Smartphone makers clearly expect customers to keep digging deeper into their pockets. But those pockets are already feeling empty.
Samsung provided the first official look at the upcoming season in hand-held devices on Thursday with the unveiling of the Galaxy Note 9. The latest offering in the company’s super-sized section of smartphones has the typical enhancements one expects in an annual upgrade—a faster processor, more memory and better battery life. The most notable new addition was adding a remote control function to the stylus that comes with the device.
For this, Samsung expects its customers to pay a starting price of $999, which is about 5% more than the starting price of last year’s Galaxy Note model. And last year’s starting price was 8% to 12% higher than the previous year’s iteration. Samsung is hardly alone in this regard;
has been boosting the prices on its smartphones as well, with last year’s iPhone X the first to hit the eye-popping $999 mark. Apple’s average selling price for the iPhone in the first six months of this year jumped nearly 15% over the same period last year.
But smartphone buyers may already be tiring of the game. In their second quarter earnings call last month, Samsung executives noted that rising smartphone price tags were “drawing market resistance.” That was after the company posted a sharp drop in sales for its mobile division, which it attributed in part to weaker-than-expected demand for its flagship Galaxy S9.
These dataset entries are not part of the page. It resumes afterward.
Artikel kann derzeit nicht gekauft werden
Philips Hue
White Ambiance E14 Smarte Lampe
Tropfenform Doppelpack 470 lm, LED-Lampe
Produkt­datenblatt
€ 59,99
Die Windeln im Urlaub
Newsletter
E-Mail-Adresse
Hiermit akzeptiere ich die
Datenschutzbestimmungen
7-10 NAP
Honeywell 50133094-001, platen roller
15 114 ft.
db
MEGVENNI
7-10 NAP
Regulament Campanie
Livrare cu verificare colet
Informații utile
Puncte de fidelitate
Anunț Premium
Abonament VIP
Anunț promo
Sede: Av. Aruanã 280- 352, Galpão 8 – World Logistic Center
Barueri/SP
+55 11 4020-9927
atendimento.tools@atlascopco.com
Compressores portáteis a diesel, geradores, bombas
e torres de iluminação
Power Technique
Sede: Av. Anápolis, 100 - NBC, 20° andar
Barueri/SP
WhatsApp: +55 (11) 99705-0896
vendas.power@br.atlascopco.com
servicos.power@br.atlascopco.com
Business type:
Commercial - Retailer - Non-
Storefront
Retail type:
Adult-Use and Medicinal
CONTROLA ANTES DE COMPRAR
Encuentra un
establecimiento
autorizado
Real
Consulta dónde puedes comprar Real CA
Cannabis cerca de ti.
Samsung and Apple together have long accounted for a little more than one-third of all smartphones sold globally. But they are facing a growing challenge from Chinese brands, which are bringing their own high-end phones to the market at lower prices. Huawei, China’s largest smartphone vendor, overtook Apple in global unit sales for the first time during the June quarter.
Given how customers reacted to its higher priced Galaxy S9, the new Note 9 could face the same pressure on sales. And Apple will be hard-pressed to repeat the same pricing trick that has helped the company boost iPhone revenue this year. New iPhones are expected next month, and Wall Street expects the company to at least keep its average selling price above $750 for the coming year compared with $652 for the fiscal year ended September 2017.
IDC now expects smartphone sales to contract globally this year following their first decline last year. In a market where sales are falling and competition is increasing, raising prices won’t get you very far.